Seitenauszug
::::

Wegen des Angriffskriegs Russlands gegen die Ukraine haben westliche Regierungen zahlreiche Sanktionen gegen russische Unterstützer des Kreml verhängt. Es ist jedoch nicht der gesamte Zahlungsverkehr zwischen Russland und dem Westen zum Erliegen gekommen. Dabei geht es nicht nur um russisches Öl und Gas, das für die deutsche Industrie und zum Heizen benötigt wird, sondern auch um Firmen, die mit und in Russland gute Geschäfte machen.
Zum Beispiel im Saarland. Insgesamt 35 saarländische Firmen sind bei der IHK gelistet, die in Russland Produktionsstätten oder Niederlassungen haben oder Handel betreiben. Reden möchte kaum jemand. Aber klar ist: Die Wirtschaftsaktivitäten laufen weiter, so bestätigt es die Industrie- und Handelskammer des Saarlandes. Der IHK sei kein Unternehmen bekannt, das seine Geschäfte in Russland freiwillig eingestellt hätte, solange man nicht gegen die Sanktionen verstoße, heißt es.

::::

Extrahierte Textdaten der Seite
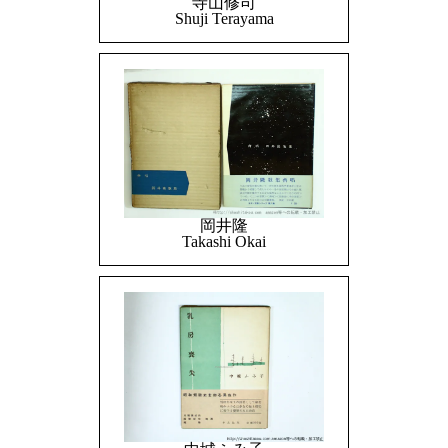
寺山修司
Shuji Terayama
岡井隆
Takashi Okai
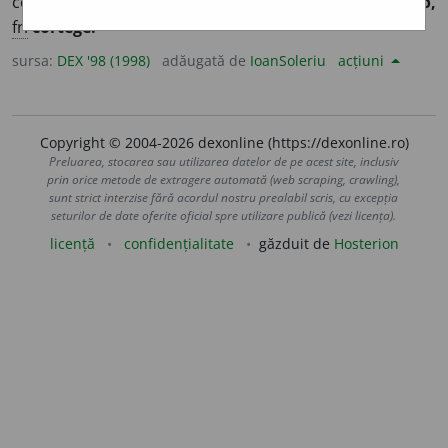
ceremonie; convoi. ♦
Fig.
Șir, înșirare. – Din
it.
corteggio,
fr.
cortège.
sursa:
DEX '98 (1998)
adăugată de
IoanSoleriu
acțiuni
Copyright © 2004-2026 dexonline (https://dexonline.ro)
Preluarea, stocarea sau utilizarea datelor de pe acest site, inclusiv
prin orice metode de extragere automată (web scraping, crawling),
sunt strict interzise fără acordul nostru prealabil scris, cu excepția
seturilor de date oferite oficial spre utilizare publică (vezi licența).
licență
confidențialitate
găzduit de
Hosterion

::::

Aufgabe
Schreibe den Text über die Russlandgeschäfte saarländischer Firmen vollständig und wortgetreu ab. Stütze dich ausschließlich auf den Text.

Fertige Lösung
Wegen des Angriffskriegs Russlands gegen die Ukraine haben westliche Regierungen zahlreiche Sanktionen gegen russische Unterstützer des Kreml verhängt. Es ist jedoch nicht der gesamte Zahlungsverkehr zwischen Russland und dem Westen zum Erliegen gekommen. Dabei geht es nicht nur um russisches Öl und Gas, das für die deutsche Industrie und zum Heizen benötigt wird, sondern auch um Firmen, die mit und in Russland gute Geschäfte machen.
Zum Beispiel im Saarland. Insgesamt 35 saarländische Firmen sind bei der IHK gelistet, die in Russland Produktionsstätten oder Niederlassungen haben oder Handel betreiben. Reden möchte kaum jemand. Aber klar ist: Die Wirtschaftsaktivitäten laufen weiter, so bestätigt es die Industrie- und Handelskammer des Saarlandes. Der IHK sei kein Unternehmen bekannt, das seine Geschäfte in Russland freiwillig eingestellt hätte, solange man nicht gegen die Sanktionen verstoße, heißt es.